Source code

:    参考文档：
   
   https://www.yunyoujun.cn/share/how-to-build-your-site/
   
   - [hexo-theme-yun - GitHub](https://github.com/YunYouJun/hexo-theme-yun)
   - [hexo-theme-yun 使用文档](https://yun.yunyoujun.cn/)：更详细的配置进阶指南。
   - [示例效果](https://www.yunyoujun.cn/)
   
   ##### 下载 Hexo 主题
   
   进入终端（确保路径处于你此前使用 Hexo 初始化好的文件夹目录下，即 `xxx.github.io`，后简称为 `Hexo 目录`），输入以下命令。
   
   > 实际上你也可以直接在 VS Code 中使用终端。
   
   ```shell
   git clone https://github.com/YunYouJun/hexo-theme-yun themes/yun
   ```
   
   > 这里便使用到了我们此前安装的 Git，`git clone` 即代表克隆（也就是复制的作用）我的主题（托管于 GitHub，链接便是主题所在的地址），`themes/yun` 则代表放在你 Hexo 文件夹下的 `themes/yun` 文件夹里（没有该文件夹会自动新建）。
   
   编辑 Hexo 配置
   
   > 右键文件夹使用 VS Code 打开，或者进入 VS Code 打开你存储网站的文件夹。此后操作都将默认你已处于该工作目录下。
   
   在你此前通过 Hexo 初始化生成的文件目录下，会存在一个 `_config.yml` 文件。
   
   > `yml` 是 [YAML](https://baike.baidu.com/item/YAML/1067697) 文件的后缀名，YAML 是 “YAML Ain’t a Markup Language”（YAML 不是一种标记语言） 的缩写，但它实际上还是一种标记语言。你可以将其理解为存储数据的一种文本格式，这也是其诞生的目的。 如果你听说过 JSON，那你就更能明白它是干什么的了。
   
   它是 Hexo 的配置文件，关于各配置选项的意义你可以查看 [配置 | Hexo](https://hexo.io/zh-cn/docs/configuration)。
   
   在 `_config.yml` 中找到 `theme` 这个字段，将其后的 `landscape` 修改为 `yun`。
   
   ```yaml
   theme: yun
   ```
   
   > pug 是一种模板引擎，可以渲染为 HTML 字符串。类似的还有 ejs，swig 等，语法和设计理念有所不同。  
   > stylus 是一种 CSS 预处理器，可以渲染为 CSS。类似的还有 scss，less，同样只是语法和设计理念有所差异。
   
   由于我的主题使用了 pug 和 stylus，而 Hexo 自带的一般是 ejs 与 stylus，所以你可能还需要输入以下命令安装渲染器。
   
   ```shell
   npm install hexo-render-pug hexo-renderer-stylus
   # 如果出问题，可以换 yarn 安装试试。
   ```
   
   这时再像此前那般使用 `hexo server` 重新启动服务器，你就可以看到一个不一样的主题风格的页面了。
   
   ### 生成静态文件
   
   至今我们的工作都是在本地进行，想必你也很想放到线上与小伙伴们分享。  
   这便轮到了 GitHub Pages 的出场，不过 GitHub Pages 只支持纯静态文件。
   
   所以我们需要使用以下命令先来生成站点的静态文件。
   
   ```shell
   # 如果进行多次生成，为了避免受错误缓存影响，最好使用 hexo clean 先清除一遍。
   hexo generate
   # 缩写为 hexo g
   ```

■ ■ ■ ■ ■

- **WHAT TO DO**
All lines from the beginning of the entries through the line marked "- [示例效果](https://www.yunyoujun.cn/)" are to be output exactly; nothing else belongs in the answer.

- **TASK RESULT**
Source code

:    参考文档：
   
   https://www.yunyoujun.cn/share/how-to-build-your-site/
   
   - [hexo-theme-yun - GitHub](https://github.com/YunYouJun/hexo-theme-yun)
   - [hexo-theme-yun 使用文档](https://yun.yunyoujun.cn/)：更详细的配置进阶指南。
   - [示例效果](https://www.yunyoujun.cn/)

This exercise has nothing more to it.